Goldman Sachs analysts downgraded Coinbase Global Inc. (COIN) shares after the stock price of the American cryptocurrency exchange collapsed.
Goldman Sachs analysts have downgraded Coinbase Global Inc. (COIN) shares after the exchange’s core business was negatively impacted by falling cryptocurrency prices, highlighting the difficulties the bear market presents.
According to Goldman analyst William Nance, the reason for the downgrade is the “continuing downdraft in crypto pricing,” according to a note that was acquired by Bloomberg.
The analyst said Coinbase “will need to make substantial reductions in its cost base in order to stem the resulting cash burn as retail trading activity dries up.”
As of June 27, Coinbase still has 20 buy recommendations, 6 holds, and 5 sell ratings, according to Bloomberg. On the analysts’ suggested list are stocks that have a buy rating. Hold ratings indicate that a stock will perform about in line with the market as a whole, whereas sell ratings are requests to sell an asset.
In April 2021, Coinbase started trading on the Nasdaq stock exchange. It quickly outperformed its pre-listing reference price and eventually reached $381. At those prices, COIN’s market value was around $100 billion when completely diluted. COIN, however, has been on the decline since November, falling 84 percent to less than $58 per share. On Monday, the shares fell 8%, bringing the market cap below $15 billion.

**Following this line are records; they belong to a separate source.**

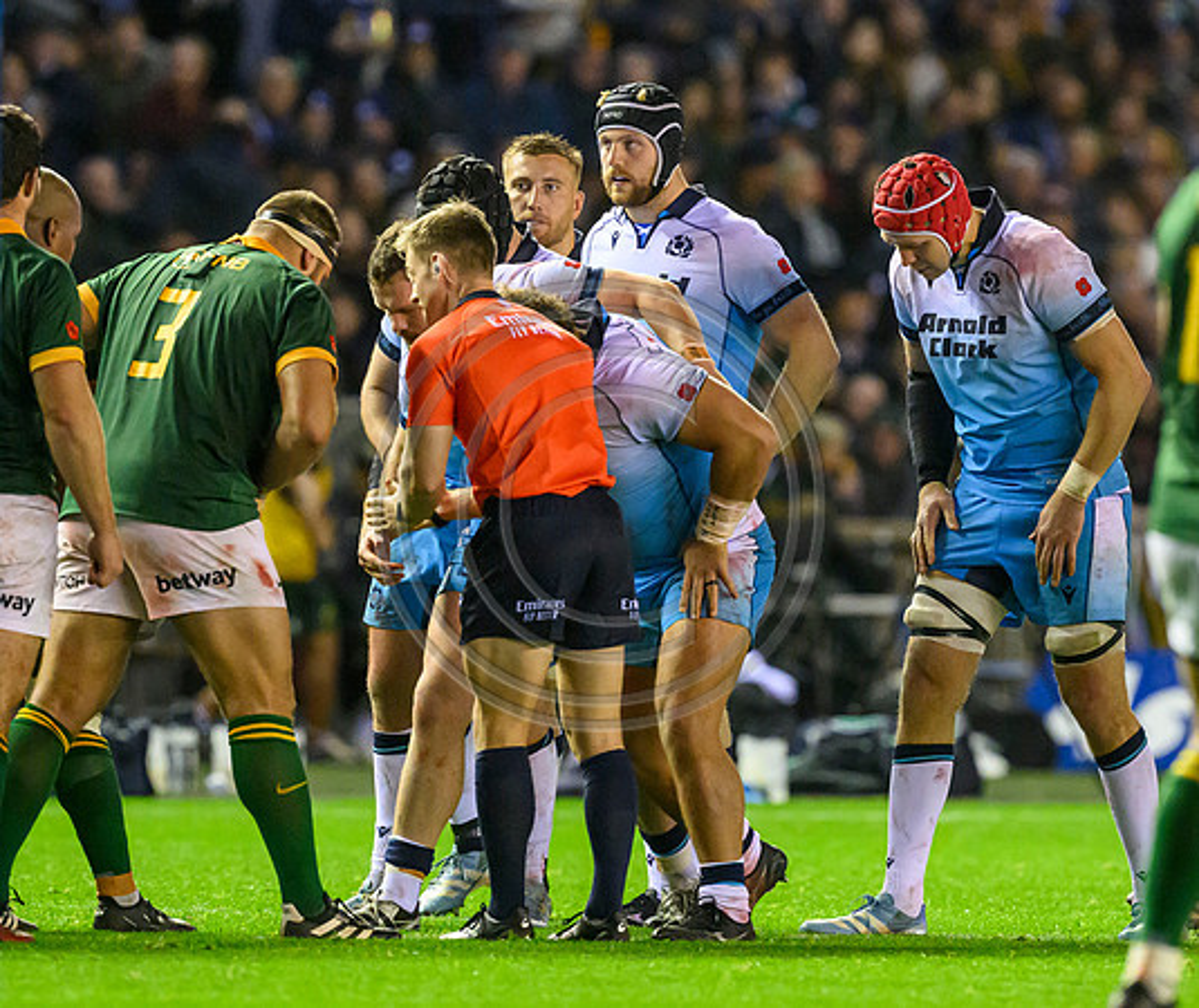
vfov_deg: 2.3
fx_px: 24639
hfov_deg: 2.8
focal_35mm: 680
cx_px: 770
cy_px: 498
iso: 10000
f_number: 4
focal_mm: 400
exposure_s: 1/1000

The decline in the price of cryptocurrencies has coincided with the selloff in Coinbase stock. Bitcoin (BTC) is dropped about 70% since its November 2021 peak of about $69,000.
In addition to seeing a collapse in its stock price, Coinbase was obliged to fire almost a fifth of its employees and even revoked job offers. According to CEO Brian Armstrong, the possibility of a recession might extend the so-called “crypto winter” and cause unfavorable market conditions for a lengthy period of time.
The credit rating company Moody’s recently reduced Coinbase’s Corporating Family Rating from Ba2 to Ba3. Coinbase’s business model is dependent on trading volumes, which have decreased recently as a result of the widespread departure of retail traders, as Moody’s pointed out.